# The 'Hidden' Enhanced Disk Cleanup Tool in Windows Vista



## anandk (Apr 8, 2007)

Windows Vista,ofcourse, comes with the built-in disk cleanup tool that helps free up space on your hard-drive when things get crowded in your hard-drive.  

But there is also an *Enhanced version of the Disk Cleanup tool *! It basically just has more options for you to choose so you can delete some addl files. 
*i144.photobucket.com/albums/r168/happyandy/dskclp2.jpg

to access it just run it or type 

_cleanmgr /sageset:1_

and hit enter.

source.


----------



## s18000rpm (Apr 8, 2007)

why do they hide these necessary things ? 

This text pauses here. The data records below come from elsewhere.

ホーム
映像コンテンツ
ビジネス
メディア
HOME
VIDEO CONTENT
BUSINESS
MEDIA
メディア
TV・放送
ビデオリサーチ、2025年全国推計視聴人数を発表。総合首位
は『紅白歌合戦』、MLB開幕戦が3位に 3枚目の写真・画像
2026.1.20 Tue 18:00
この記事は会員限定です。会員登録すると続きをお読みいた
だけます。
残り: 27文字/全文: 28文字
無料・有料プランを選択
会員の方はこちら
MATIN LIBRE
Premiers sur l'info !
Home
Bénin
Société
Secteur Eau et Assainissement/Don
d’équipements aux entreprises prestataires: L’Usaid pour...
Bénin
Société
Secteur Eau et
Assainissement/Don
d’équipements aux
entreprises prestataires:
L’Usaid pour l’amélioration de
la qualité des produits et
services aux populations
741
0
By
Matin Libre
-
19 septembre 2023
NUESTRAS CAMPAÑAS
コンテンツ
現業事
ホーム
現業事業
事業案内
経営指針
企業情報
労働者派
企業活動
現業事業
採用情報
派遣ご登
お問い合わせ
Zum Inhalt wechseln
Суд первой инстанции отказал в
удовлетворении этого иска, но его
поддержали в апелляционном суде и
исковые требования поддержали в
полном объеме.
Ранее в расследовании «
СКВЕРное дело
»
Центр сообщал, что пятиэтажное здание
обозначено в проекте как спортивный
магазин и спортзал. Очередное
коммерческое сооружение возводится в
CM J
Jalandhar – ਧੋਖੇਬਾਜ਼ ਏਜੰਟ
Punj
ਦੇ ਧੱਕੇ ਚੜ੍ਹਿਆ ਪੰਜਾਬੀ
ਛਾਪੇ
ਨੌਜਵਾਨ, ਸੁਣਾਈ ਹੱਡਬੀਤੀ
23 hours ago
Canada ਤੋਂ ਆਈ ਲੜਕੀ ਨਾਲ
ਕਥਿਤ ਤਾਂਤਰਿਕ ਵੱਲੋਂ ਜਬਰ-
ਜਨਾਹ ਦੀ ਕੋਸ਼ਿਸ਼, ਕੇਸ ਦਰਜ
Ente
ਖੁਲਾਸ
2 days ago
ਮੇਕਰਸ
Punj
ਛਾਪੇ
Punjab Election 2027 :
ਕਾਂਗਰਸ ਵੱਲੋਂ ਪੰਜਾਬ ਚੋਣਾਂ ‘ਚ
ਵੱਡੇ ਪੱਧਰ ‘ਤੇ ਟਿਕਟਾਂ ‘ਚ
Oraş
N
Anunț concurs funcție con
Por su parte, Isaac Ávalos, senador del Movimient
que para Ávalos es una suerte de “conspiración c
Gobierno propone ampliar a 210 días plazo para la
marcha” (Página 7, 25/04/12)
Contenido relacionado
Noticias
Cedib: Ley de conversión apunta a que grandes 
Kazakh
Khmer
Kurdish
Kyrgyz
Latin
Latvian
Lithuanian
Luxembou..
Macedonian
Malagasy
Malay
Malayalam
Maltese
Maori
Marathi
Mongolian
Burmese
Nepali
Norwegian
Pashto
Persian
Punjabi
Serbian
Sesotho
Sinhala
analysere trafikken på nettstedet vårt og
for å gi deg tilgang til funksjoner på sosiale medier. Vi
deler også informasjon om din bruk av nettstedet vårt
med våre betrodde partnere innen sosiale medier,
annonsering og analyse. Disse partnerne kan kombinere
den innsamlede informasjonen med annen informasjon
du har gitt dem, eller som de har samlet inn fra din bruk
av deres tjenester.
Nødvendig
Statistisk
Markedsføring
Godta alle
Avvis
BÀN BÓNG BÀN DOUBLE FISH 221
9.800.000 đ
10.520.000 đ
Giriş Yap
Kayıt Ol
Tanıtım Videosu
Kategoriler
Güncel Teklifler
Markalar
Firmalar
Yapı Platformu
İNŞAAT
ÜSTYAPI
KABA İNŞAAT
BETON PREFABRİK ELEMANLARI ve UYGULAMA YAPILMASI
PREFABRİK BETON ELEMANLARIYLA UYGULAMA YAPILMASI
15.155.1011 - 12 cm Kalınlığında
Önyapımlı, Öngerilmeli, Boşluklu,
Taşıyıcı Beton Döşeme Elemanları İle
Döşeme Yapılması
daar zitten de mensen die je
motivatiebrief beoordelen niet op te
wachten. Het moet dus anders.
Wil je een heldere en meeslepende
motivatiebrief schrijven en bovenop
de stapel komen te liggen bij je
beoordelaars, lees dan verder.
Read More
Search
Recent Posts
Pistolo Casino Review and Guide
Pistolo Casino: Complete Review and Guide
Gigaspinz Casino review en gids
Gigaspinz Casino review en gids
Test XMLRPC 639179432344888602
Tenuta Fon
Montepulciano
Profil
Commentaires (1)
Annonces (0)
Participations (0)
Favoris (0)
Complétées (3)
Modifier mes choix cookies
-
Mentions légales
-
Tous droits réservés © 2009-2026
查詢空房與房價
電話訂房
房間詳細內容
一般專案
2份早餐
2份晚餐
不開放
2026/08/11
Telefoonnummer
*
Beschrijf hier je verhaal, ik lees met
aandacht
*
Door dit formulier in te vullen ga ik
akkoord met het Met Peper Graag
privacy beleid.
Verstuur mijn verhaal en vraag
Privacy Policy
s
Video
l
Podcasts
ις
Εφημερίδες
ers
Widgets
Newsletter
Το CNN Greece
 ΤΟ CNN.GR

are they some kind of *Easter Egg*


----------



## Vishal Gupta (Apr 8, 2007)

Its not Easter egg and not new in Vista.
It was also in XP and I mentioned it in my "How to FREE space in Windows" tut.


----------



## s18000rpm (Apr 8, 2007)

Exactly , if not an Easter Egg , then why hide it in first place


----------



## Vishal Gupta (Apr 9, 2007)

Its not hidden. Disk Cleanup can be accessed from Startmenu as well as Drive properties. But this command extends its capabilities.


----------



## anandk (Apr 9, 2007)

i think what he is trying to ask ask is then y keep these capabilities "_hidden_"


----------



## Vishal Gupta (Apr 10, 2007)

bcoz these settings are for power users, who want to free as much space as they can.  
So they didnt enable those files by default for normal users.


----------